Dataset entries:
Content starts
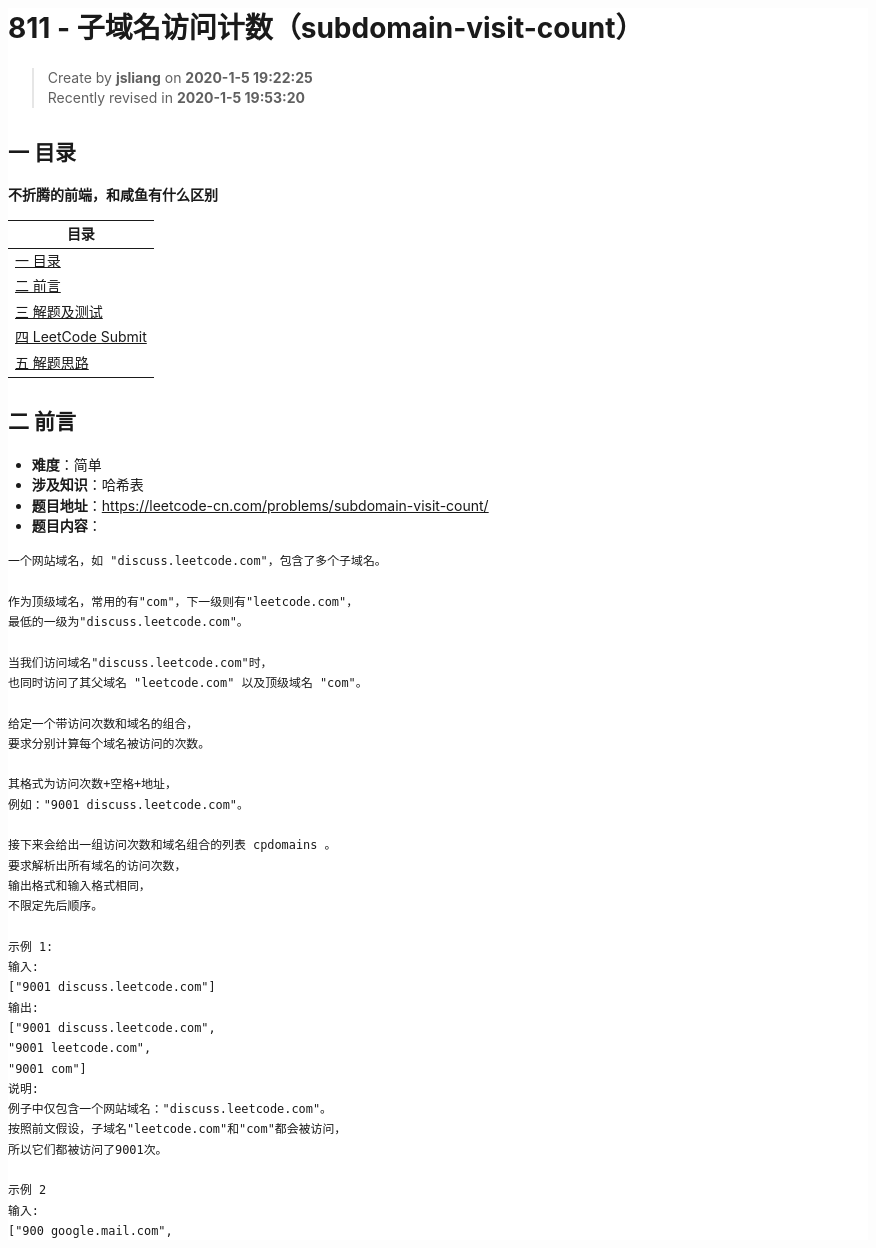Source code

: 811 - 子域名访问计数（subdomain-visit-count）
===

> Create by **jsliang** on **2020-1-5 19:22:25**  
> Recently revised in **2020-1-5 19:53:20**

## 一 目录

**不折腾的前端，和咸鱼有什么区别**

| 目录 |
| --- | 
| [一 目录](#chapter-one) | 
| [二 前言](#chapter-two) |
| [三 解题及测试](#chapter-three) |
| [四 LeetCode Submit](#chapter-four) |
| [五 解题思路](#chapter-five) |

## 二 前言



* **难度**：简单
* **涉及知识**：哈希表
* **题目地址**：https://leetcode-cn.com/problems/subdomain-visit-count/
* **题目内容**：

```
一个网站域名，如 "discuss.leetcode.com"，包含了多个子域名。

作为顶级域名，常用的有"com"，下一级则有"leetcode.com"，
最低的一级为"discuss.leetcode.com"。

当我们访问域名"discuss.leetcode.com"时，
也同时访问了其父域名 "leetcode.com" 以及顶级域名 "com"。

给定一个带访问次数和域名的组合，
要求分别计算每个域名被访问的次数。

其格式为访问次数+空格+地址，
例如："9001 discuss.leetcode.com"。

接下来会给出一组访问次数和域名组合的列表 cpdomains 。
要求解析出所有域名的访问次数，
输出格式和输入格式相同，
不限定先后顺序。

示例 1:
输入: 
["9001 discuss.leetcode.com"]
输出: 
["9001 discuss.leetcode.com",
"9001 leetcode.com",
"9001 com"]
说明: 
例子中仅包含一个网站域名："discuss.leetcode.com"。
按照前文假设，子域名"leetcode.com"和"com"都会被访问，
所以它们都被访问了9001次。

示例 2
输入: 
["900 google.mail.com",
```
Content ends
*Required action*:
Which lines above carry the string "chapter"? Copy those lines.

*Solved problem*:
| [一 目录](#chapter-one) | 
| [二 前言](#chapter-two) |
| [三 解题及测试](#chapter-three) |
| [四 LeetCode Submit](#chapter-four) |
| [五 解题思路](#chapter-five) |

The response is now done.